Çünkü TL'den daha düşük faiz oranları nedeniyle…
Faiz konusunda TL'den daha 'çekici'…
Bu konuda ne yapılabilir?
Borçları yeniden yapılandırma…
Yani TL'ye çevirme…
Bankacılık sektöründe, ya da faizlerde yeni bir düzenleme ile döviz borçlanan yurttaşların borçlarının TL'ye çevrilmesi mümkün…
Ancak yine yasal bir düzenleme gerekiyor, yani devlet müdahalesi…
----
Yasal düzenleme ile dövizin iç piyasada etkisi azaltılabilir kanımca…
Az da olsa etkiyi düşürmek mümkün.
Elbette esas mesele enerji giderlerine dayanıyor.
Çünkü dövizdeki yükselme yakıt-enerji giderlerinin artmasıyla doğrudan etkili…
Ancak enerji dışında kalan sektörlerde devletin küçük de olsa müdahale şansı var.
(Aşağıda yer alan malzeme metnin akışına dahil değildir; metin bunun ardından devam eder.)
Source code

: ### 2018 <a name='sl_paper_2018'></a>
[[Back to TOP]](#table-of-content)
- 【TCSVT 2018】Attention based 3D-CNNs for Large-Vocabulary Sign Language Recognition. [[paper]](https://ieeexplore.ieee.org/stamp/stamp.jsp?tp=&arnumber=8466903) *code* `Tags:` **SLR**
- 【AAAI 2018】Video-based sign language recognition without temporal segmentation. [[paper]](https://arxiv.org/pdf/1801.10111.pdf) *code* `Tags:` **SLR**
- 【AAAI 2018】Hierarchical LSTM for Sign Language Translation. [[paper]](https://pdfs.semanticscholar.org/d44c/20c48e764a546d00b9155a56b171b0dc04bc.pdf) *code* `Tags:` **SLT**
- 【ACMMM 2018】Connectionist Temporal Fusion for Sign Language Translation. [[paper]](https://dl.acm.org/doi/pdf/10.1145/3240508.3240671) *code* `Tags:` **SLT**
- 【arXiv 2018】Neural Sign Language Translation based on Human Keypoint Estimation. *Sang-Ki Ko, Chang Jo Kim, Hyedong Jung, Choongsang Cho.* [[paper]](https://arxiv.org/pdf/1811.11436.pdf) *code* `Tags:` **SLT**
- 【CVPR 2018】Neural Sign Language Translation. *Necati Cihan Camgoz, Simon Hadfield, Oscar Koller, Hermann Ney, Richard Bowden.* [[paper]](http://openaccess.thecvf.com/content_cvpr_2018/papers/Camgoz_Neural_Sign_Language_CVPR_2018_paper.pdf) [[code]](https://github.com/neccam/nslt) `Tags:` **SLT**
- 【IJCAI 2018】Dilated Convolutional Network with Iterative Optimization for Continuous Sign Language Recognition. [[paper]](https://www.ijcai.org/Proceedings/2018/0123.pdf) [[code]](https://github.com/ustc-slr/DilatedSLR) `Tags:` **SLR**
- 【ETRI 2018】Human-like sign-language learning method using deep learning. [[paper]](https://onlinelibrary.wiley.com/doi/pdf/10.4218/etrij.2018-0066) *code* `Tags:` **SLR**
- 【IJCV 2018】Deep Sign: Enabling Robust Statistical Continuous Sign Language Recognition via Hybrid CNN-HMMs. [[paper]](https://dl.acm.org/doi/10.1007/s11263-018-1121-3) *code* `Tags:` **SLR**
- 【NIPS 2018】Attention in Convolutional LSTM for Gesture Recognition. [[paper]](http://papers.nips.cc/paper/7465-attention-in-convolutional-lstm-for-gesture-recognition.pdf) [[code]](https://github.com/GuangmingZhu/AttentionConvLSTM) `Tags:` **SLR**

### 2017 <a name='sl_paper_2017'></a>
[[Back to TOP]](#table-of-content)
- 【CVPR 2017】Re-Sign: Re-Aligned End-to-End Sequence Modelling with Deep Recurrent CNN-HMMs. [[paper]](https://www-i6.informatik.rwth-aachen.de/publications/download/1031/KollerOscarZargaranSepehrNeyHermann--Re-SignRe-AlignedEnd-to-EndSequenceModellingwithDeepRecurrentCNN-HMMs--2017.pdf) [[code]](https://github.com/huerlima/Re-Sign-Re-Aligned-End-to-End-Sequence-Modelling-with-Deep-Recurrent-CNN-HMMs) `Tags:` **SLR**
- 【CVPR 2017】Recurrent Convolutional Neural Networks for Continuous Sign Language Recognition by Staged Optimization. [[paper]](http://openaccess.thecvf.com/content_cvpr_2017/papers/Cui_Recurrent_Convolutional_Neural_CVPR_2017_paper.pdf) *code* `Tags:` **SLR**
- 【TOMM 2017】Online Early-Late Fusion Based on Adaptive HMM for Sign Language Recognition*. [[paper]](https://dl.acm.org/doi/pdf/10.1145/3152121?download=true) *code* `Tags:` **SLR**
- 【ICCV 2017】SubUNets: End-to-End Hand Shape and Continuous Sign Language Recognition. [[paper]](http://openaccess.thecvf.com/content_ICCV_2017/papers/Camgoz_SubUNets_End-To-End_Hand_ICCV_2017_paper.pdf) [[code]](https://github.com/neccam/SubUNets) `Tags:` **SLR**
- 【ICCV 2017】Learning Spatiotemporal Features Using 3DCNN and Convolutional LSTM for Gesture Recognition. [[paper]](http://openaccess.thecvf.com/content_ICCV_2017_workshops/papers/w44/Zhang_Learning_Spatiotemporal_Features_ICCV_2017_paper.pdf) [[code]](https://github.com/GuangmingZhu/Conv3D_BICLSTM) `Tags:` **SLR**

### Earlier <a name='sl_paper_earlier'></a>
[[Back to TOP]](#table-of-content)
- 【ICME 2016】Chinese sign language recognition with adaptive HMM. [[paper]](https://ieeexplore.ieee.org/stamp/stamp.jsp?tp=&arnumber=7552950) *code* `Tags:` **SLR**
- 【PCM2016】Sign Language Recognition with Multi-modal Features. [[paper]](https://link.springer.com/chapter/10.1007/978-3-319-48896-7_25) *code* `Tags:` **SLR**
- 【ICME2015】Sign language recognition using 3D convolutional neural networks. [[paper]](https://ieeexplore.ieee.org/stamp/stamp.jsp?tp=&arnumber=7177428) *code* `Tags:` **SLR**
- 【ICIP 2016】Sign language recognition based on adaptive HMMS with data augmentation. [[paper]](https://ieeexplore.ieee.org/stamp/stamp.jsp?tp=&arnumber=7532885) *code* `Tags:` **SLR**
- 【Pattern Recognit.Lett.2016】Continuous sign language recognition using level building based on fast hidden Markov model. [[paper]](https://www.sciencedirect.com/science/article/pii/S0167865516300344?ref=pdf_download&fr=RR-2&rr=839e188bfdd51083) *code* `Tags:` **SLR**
Başta eğitim olmak üzere-iç piyasadaki dövize endeksli duruma “yasak” getirilebilir.
En azından birkaç yıllığına…
Yeter ki istek olsun.
Yeter ki “sade vatandaştan yana” siyaset devreye girsin.
Olur, olmaz diye bir şey yok.
Elimizdeki argüman az da olsa, ateşi dindirmek için çabalamak lazım…
Hiçbir şey yapmamaktan, olanları seyretmektense, bir şeyler yapmak daha akılcı duruyor.
-----------------
Çıldırmışız!
Memleketten 10 gün uzak kalmak ve yeniden mevcut durumun-gündemin içine girmeye çalışmak… Gerçekten zor… Dingin bir ruh haliyle döndüğünüz “KKTC” denen sorunlar yumağına alışmak zaman alıyor.Bu zaman zarfında ülkeye 'yabancı gözüyle' bakma şansınız da oluyor hiç kuşkusuz. Sosyal medyaya bakıyorum, aman Allah'ım… Ne öfke!.. Asgari ücret meselesi nedeniyle yazılan yorumlarda öfke had safhada… İç siyaset keza öyle… Cumhurbaşkanı sendikacıya kızıyor, 'haddini bil'… Başbakan da öfkeli, asgari ücret sorusuna kızıyor, 'bana böyle soru sorulmaz'… Herkeste en aşırısından öfke, sinir, cinnet… İyi değiliz vesselam…Hiç iyi değiliz…Öfkeler yumağında çıldırmışız, haberimiz yok.